If Charlie Powell had his way, organizations like Make-A-Wish wouldn’t exist.That’s because, in a perfect world, children would not be sick, and there would be no need for Make-A-Wish, says Powell, Fort Worth regional council chair and ex-officio governing board representative of Make-A-Wish North Texas. For Powell, who has grandchildren of his own, it’s difficult to see children suffering through illness, spending weeks at the hospital or undergoing multiple surgeries.

But sadly, that’s not the reality for many families, Powell says, and Make-A-Wish is the least he can do to help.

“With all the diseases some of these children have, and some of the expectations, and some of these surgeries, to hear some of these young children that are my grandchildren’s age talk about being in the hospital for weeks and weeks, and they’re on their fourth surgery at four years old or whatever – to see the light in their eyes, you wish you had more [time] to give to it,” Powell said.

Make-A-Wish North Texas granted 635 wishes last fiscal year and at least 80 wishes since the fiscal year began in September. The organization is completely funded with private donations, and much of the funding comes from events like Delicious Wishes, an annual fundraiser in which participants enjoy food prepared by local chefs, as well as watch a child’s wish be granted on the spot.
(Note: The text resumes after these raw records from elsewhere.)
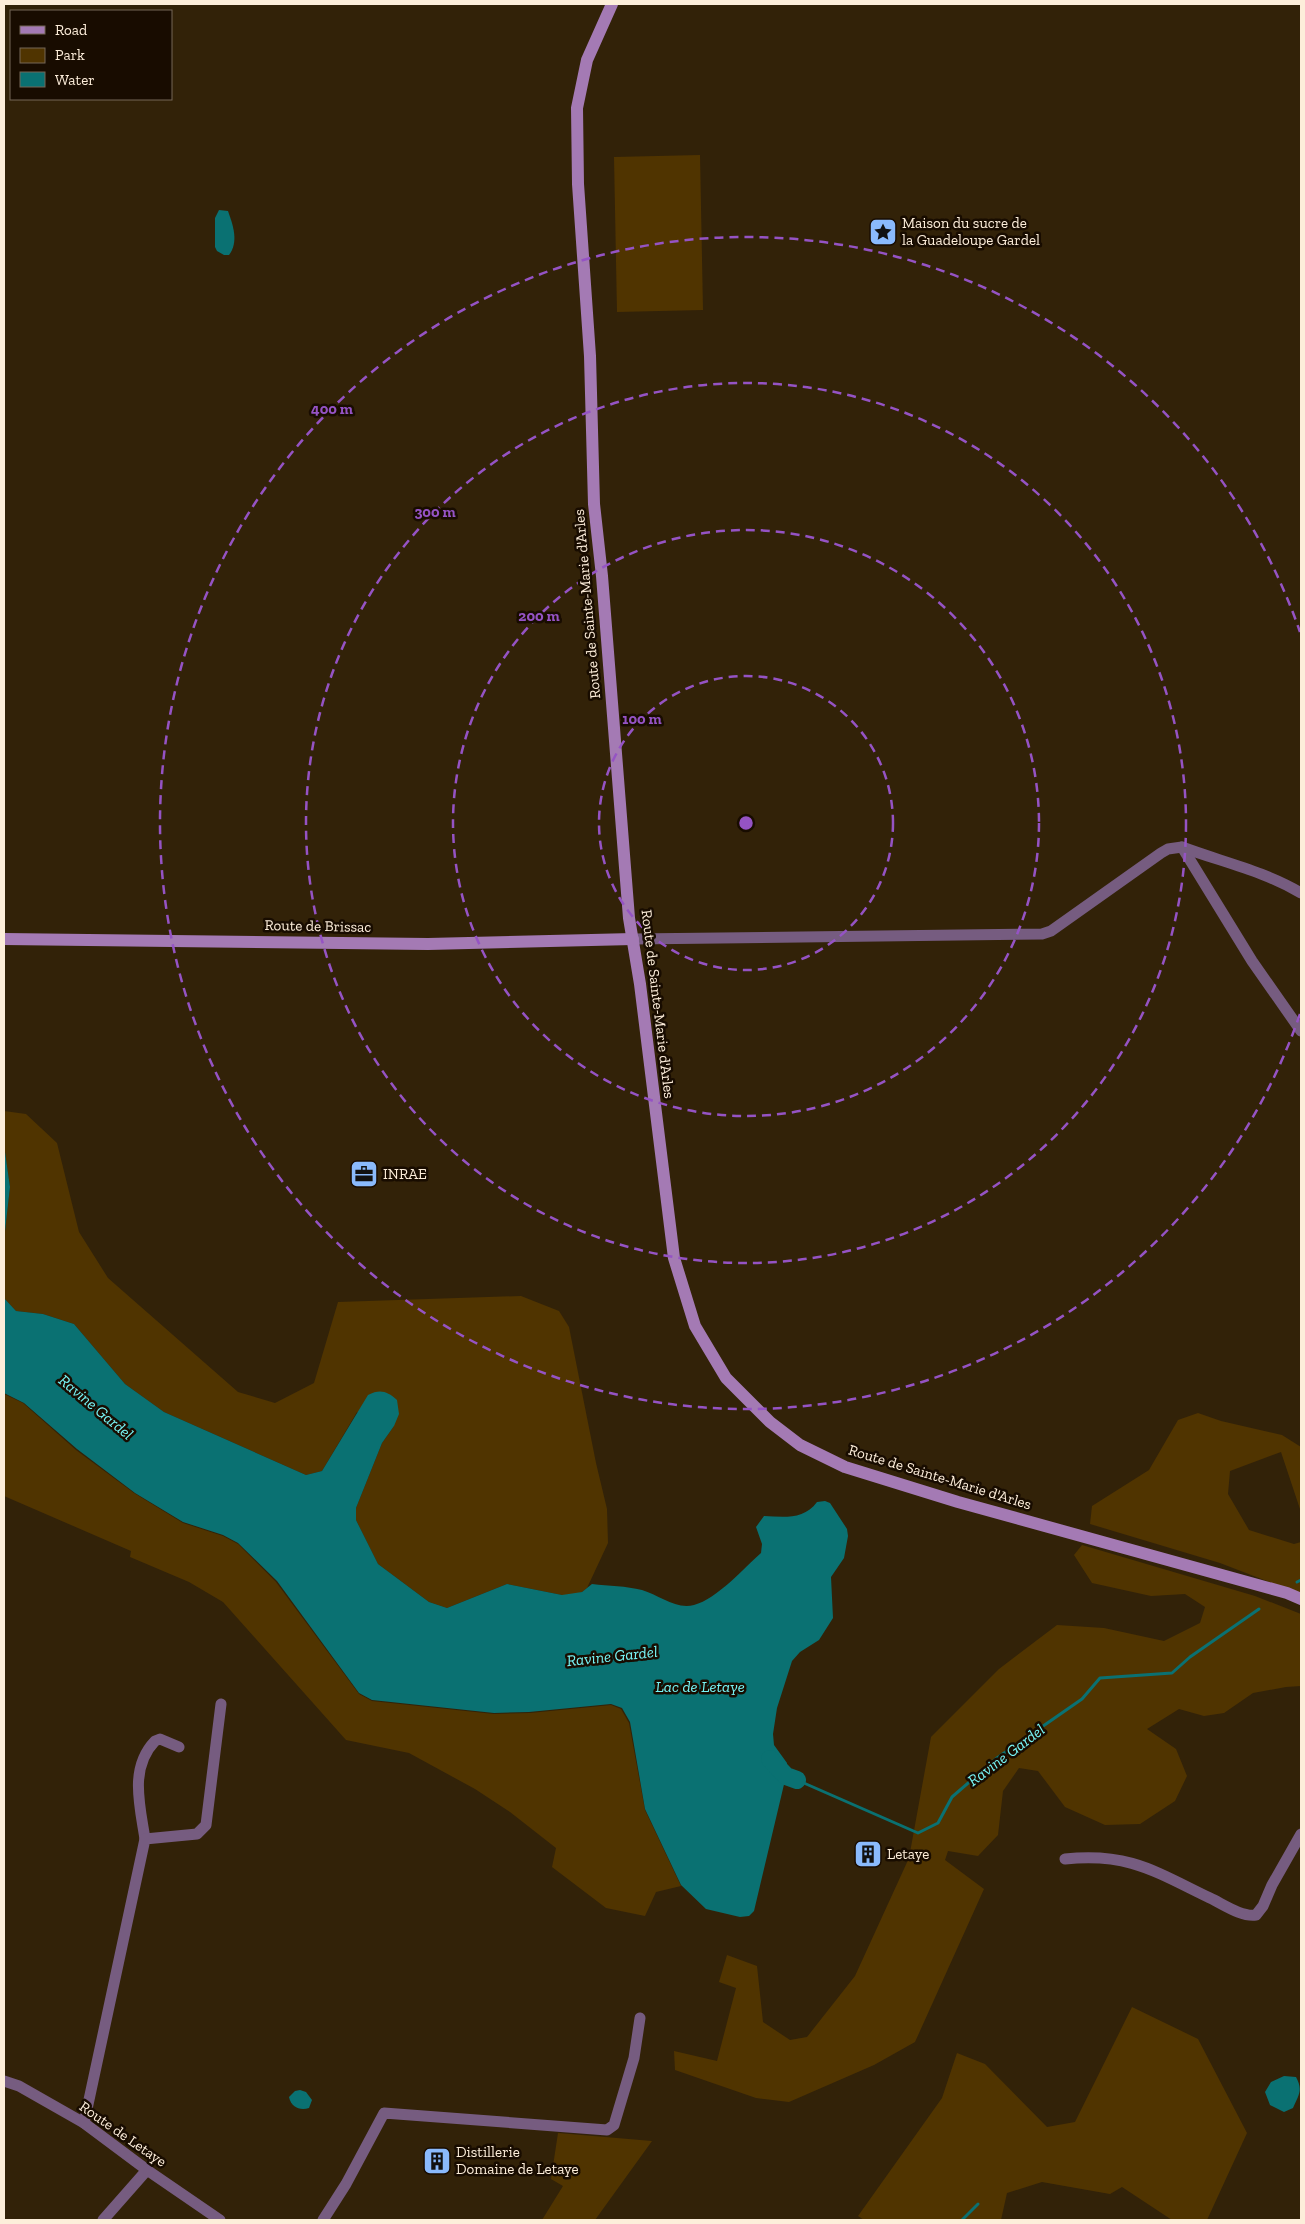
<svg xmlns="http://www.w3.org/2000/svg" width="1305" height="2224" font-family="'Zilla Slab',serif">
  <rect width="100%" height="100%" fill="#322208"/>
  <g fill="#503400">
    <path d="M700 155 703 310 617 312 614 157Z"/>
    <path d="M4 1111 26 1114 57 1143 79 1232 108 1278 238 1392 275 1403 314 1383 338 1302 521 1296 559 1311 569 1327 596 1463 607 1509 608 1543 587 1588 582 1592 573 1595H562L507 1584 447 1608 429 1602 378 1564 356 1520V1508L382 1443 394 1426 357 1412 322 1471 306 1475 164 1412 125 1384 74 1324 43 1314 16 1311 4 1298V1240L10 1187 4 1145Z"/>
    <path d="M4 1394 23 1403 76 1450 134 1493 183 1523 223 1536 238 1544 276 1582 359 1694 372 1701 494 1714 530 1713 611 1705 621 1709 629 1723 645 1810 681 1886 656 1892 645 1916 606 1908 552 1867 556 1848 510 1812 475 1789 409 1753 346 1740 223 1602 189 1582 130 1557 131 1551 4 1496Z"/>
    <path d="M1198 1413 1221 1421 1282 1435 1301 1447V1512L1281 1452 1230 1471 1228 1494 1249 1530 1294 1544 1301 1542V1594L1220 1563 1090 1524 1092 1506 1149 1470 1178 1420Z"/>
    <path d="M1082 1545 1255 1596 1301 1614V1686L1286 1687 1253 1693 1224 1713 1204 1716 1179 1709 1147 1729 1176 1749 1187 1776 1175 1801 1140 1824 1105 1825 1065 1807 1038 1771 1019 1768 1003 1791 998 1835 978 1856 948 1851 945 1860 984 1889 915 2042 874 2065 789 2102 756 2098 675 2070 674 2051 717 2061 736 1988 719 1982 727 1955 757 1966 763 2022 790 2040 807 2037 855 1976 909 1858 931 1737 999 1669 1057 1625 1104 1628 1164 1641 1200 1623 1205 1607 1185 1594 1151 1596 1092 1583 1074 1555Z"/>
    <path d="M1132 2007 1198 2039 1247 2133 1207 2220H1172L1122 2187 1110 2194 1042 2182 1007 2193 1001 2220H864L858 2216 942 2098 957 2053 985 2064 1047 2127 1075 2122Z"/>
    <path d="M558 2133 652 2141 595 2220H542L563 2186 551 2179Z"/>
  </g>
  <g fill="#0a7172">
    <path d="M219 210 228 211C233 225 239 242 229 255H224L217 251 215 247V218Z"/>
    <path d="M4 1145 10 1187 4 1240Z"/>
    <path d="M4 1298 16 1311 43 1314 74 1324 125 1384 164 1412 306 1475 322 1471 368 1395C380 1389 387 1391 397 1400L399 1414 394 1426 382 1443 356 1508V1520L378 1564 429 1602 447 1608 507 1584 562 1595 582 1592 592 1584C609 1586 626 1586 642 1590 659 1595 676 1610 694 1605 717 1599 744 1568 761 1553L762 1544 756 1527 764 1516C784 1517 804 1520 817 1502L825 1501 830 1503 847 1529 848 1536 844 1558 831 1577 833 1618 819 1640 800 1652 792 1661 777 1708 773 1734 774 1745 787 1763 786 1776 754 1911 749 1916 740 1917 706 1909 681 1885 645 1809 630 1722 622 1708 611 1704 529 1712 494 1713 372 1700 359 1693 277 1581 238 1543 223 1535 183 1522 135 1493 77 1449 24 1403 4 1393Z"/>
    <path d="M1284 2076 1296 2077C1303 2090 1299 2095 1293 2108L1284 2112 1270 2105 1265 2092 1271 2082Z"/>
    <path d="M300 2090 306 2092 312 2100 309 2108C300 2111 291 2107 289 2097L295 2091Z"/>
  </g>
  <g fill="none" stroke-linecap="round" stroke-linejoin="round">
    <g stroke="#0a7172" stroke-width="3">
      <path d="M1297 1582 1301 1580"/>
      <path d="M797 1780 918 1833 938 1823 952 1797 997 1758 1082 1699 1100 1678 1172 1673 1190 1657 1259 1609"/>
      <path d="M962 2220 978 2204"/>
    </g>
    <path stroke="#0a7172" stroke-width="18" d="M770 1759 786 1776 797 1780"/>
    <g stroke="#765c80" stroke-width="11">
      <path d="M1182 847 1252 961 1301 1031"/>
      <path d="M633 939 1042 934 1051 931 1161 853 1168 849 1182 847C1222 862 1264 871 1301 893"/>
      <path d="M145 1839C140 1806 129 1768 155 1741L160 1739 179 1747"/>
      <path d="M1065 1859C1128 1852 1156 1872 1210 1898 1223 1904 1241 1917 1256 1915L1263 1906 1272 1885 1301 1834"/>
      <path d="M4 2081 19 2086 84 2123 147 2170 220 2220"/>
      <path d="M84 2123 145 1839 197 1834 206 1825 221 1704"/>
      <path d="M103 2220 147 2170"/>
      <path d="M323 2220 346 2184 384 2113 607 2130 614 2125 634 2058 640 2018"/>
    </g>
    <g stroke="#a47ab4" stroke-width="12">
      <path d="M612 4 587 60 577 108 578 184 590 356 594 504 602 576 629 918 640 984 674 1258 695 1326 726 1378 770 1422 800 1445 845 1467 958 1502 1287 1593 1301 1599"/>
      <path d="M4 939 428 944 633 939"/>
    </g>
  </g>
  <g fill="none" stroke="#9553c4" stroke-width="2.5" stroke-dasharray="9 6">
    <circle cx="746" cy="823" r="147"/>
    <circle cx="746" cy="823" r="293"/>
    <circle cx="746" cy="823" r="440"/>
    <path d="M1300 1014A586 586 0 1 1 1300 632"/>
  </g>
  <defs>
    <g id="sight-square" transform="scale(1.4375)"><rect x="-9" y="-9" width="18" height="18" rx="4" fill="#8abafc" stroke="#180c00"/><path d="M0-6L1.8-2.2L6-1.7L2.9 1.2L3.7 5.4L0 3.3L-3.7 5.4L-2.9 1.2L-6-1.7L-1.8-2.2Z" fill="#111"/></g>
    <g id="office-square" transform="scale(1.4375)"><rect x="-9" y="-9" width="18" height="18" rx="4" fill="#8abafc" stroke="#180c00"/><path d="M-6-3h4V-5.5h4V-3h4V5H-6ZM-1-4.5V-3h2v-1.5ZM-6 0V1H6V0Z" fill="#111"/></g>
    <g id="building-square" transform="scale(1.4375)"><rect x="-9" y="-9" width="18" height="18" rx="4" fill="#8abafc" stroke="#180c00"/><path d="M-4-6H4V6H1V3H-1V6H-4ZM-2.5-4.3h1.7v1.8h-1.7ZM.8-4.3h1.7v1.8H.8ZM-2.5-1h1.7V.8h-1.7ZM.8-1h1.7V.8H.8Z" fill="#111"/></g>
  </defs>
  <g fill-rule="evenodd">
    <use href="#sight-square" x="883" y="232"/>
    <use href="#office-square" x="364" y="1174"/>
    <use href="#building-square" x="868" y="1854"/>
    <use href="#building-square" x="437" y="2161"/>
  </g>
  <g text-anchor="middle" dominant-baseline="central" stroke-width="5" stroke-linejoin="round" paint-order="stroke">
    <g font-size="15" fill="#fdeeda" stroke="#180c00" text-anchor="start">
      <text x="902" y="223">Maison du sucre de<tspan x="902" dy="17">la Guadeloupe Gardel</tspan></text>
      <text x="383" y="1174">INRAE</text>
      <text x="887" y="1854">Letaye</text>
      <text x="456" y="2152">Distillerie<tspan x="456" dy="17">Domaine de Letaye</tspan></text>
    </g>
    <g font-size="15" fill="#fdeeda" stroke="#180c00">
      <text transform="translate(587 604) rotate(-95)">Route de Sainte-Marie d'Arles</text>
      <text transform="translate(318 926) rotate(1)">Route de Brissac</text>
      <text transform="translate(658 1004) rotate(83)">Route de Sainte-Marie d'Arles</text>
      <text transform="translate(940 1477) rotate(17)">Route de Sainte-Marie d'Arles</text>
      <text transform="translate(123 2134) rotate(35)">Route de Letaye</text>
    </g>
    <g font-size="16" font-style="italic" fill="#78f6f7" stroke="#180c00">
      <text transform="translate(96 1407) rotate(40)">Ravine Gardel</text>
      <text transform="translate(612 1656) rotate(-6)">Ravine Gardel</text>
      <text x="700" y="1686">Lac de Letaye</text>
      <text transform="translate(1006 1755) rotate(-37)">Ravine Gardel</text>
    </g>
  </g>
  <circle cx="746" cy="823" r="8" fill="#9553c4" stroke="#180c00" stroke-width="2.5"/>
  <g font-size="15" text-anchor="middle" font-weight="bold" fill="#9553c4" stroke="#180c00" stroke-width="5" stroke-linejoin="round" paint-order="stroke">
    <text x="332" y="414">400 m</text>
    <text x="435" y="517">300 m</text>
    <text x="539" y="621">200 m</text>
    <text x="642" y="724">100 m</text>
  </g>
  <rect width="1305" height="2224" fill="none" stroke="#fdeeda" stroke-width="10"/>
  <rect x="10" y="10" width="162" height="90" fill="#180c00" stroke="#746657"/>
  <rect x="20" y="26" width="25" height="8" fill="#a47ab4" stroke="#746657"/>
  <text x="55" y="35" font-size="15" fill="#fdeeda">Road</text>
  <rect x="20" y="48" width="25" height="15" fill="#503400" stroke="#746657"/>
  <text x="55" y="60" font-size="15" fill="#fdeeda">Park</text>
  <rect x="20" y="72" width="25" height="15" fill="#0a7172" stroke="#746657"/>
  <text x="55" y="85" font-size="15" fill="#fdeeda">Water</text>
</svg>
According to Jessie Wente, development director of Make-A-Wish North Texas, December is typically a busy month for wish-granting, since children are on Christmas break from school and have more time to travel.

The wishes that the organization has granted over the years have ranged from celebrity meetings to trips to Disneyland or Hawaii. Powell remembers one teen who wished she had a horse. Make-A-Wish was able to bring her one, complete with a saddle.

“When they brought that horse in, saddled up, it was amazing to see the look on that young lady’s face,” he said.

Powell said that Fort Worth is a generous community with  many referrals often coming from local physicians from medical organizations like Cook Children’s. He said he encourages Fort Worth to not just give, but also volunteer, whether it be on a board or as a “Wish Granter” who does the work to make a wish come true.

“There’s plenty of need here to keep granting these wishes,” Powell said.

And while Powell says he wishes children didn’t have to be sick and use services like Make-A-Wish, he’s grateful for the opportunity to at least help make things better.

“I wish we didn’t have it,” he said. “But as long as we have children with these types of medical conditions, I’m glad there are these types of organizations like Make-A-Wish to put, hopefully, a bright spot in their day.”